Avatars Need Personal Space Too
Nicola Jones writes to alert us to a study showing that avatars need their personal space. Avatars in the virtual reality of Second Life act like real people in this way: boy avatars stand further apart than female ones, and characters tend to avert their gaze from each others' eyes when standing close together. This result holds whether the avatar is being played by a man or a woman. From the article: "The authors say this means that these online gaming environments are a goldmine of social data as well as a potential experimental research platform." Obviously not all behaviours translate from the real world to the virtual one, notes UIUC computer game researcher Dmitri Williams: "There is no research on what translates and what doesn't.... People's willingness to take risks in online worlds is radically different. Death is not permanent online."
Avatars in the virtual reality of Second Life act like real people in this way
Avatars act like real people in almost every way. They're extremely materialistic, cliquish, and superficial. "Playing" a game like Second Life is like hanging around with a bunch of thriteen-year-olds. The only difference is the conversation is less intelligent.

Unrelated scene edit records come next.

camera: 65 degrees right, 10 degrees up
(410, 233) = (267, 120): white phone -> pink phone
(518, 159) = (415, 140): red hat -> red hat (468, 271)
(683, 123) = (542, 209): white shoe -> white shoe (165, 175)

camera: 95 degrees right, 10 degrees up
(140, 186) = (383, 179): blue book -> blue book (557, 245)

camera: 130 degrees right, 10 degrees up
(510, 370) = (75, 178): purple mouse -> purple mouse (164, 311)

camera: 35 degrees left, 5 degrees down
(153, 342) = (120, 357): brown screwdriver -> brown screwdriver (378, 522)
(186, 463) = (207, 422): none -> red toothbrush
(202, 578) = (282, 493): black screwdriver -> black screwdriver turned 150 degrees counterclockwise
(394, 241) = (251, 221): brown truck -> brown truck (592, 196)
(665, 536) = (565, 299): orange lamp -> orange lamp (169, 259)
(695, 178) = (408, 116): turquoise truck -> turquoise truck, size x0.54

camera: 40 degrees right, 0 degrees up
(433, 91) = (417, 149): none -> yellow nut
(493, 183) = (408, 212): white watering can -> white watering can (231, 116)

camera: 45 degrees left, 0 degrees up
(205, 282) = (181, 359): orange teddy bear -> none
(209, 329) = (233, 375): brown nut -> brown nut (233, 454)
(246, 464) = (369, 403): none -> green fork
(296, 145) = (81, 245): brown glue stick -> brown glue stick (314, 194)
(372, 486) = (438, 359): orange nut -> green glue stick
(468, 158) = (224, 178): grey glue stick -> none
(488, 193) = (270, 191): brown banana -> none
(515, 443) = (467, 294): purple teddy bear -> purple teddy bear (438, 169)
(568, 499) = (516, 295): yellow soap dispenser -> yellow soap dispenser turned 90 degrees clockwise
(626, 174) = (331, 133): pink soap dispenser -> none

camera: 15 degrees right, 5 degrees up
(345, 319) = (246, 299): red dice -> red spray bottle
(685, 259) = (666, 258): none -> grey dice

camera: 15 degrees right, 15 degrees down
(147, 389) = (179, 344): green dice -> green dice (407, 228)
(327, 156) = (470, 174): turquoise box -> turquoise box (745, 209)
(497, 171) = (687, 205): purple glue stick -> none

The theory of relativity doesn't work right in Arkansas.
Nearly as original as putting up a DikuMUD, today.
what?!?!? that waifish female elfen thief is really a 57 year old cost accountant named Roger? I think I'll be sick first, then kill his ass!
A feeling of having made the same mistake before: Deja Foobar
I tried out Second Life for the first time today, and was sorely dissapointed. I'd read the BBC News article about it so I thought I'd see what the fuss was about.
It was really laggy, maybe my housemate was killing my bandwidth with downloading again. That made it pretty much unplayable, but the fact it crashed no less than ten times (something my computer never does) in about 30 minutes turned me right off it.
What I did observe though was a lot of confused characters running around and telling each other to "get lost" and then LOLing heartily. Reminded me of school in some small way.
People's willingess to take risks online is about the same as their willingness to take risks elsewhere. It's just that risks online tend to be small.
Th risk of pissing off someone you 'met' 30 seconds ago is much lower than pissing off someone you work with every day. On the same token, there are plenty of people who have very bad behavior when interacting in 'the real world' with people they don't expect to see again - just hang around the customer service dept. of any retail establishment for a bit.
paintball
This is true. I almost never try to infiltrate galactic death machines in real life without proper protective gear and never rely on finding all the ammo I need laying around in containers in empty rooms.
If the masses can keep you down, you're not the Ubermensch.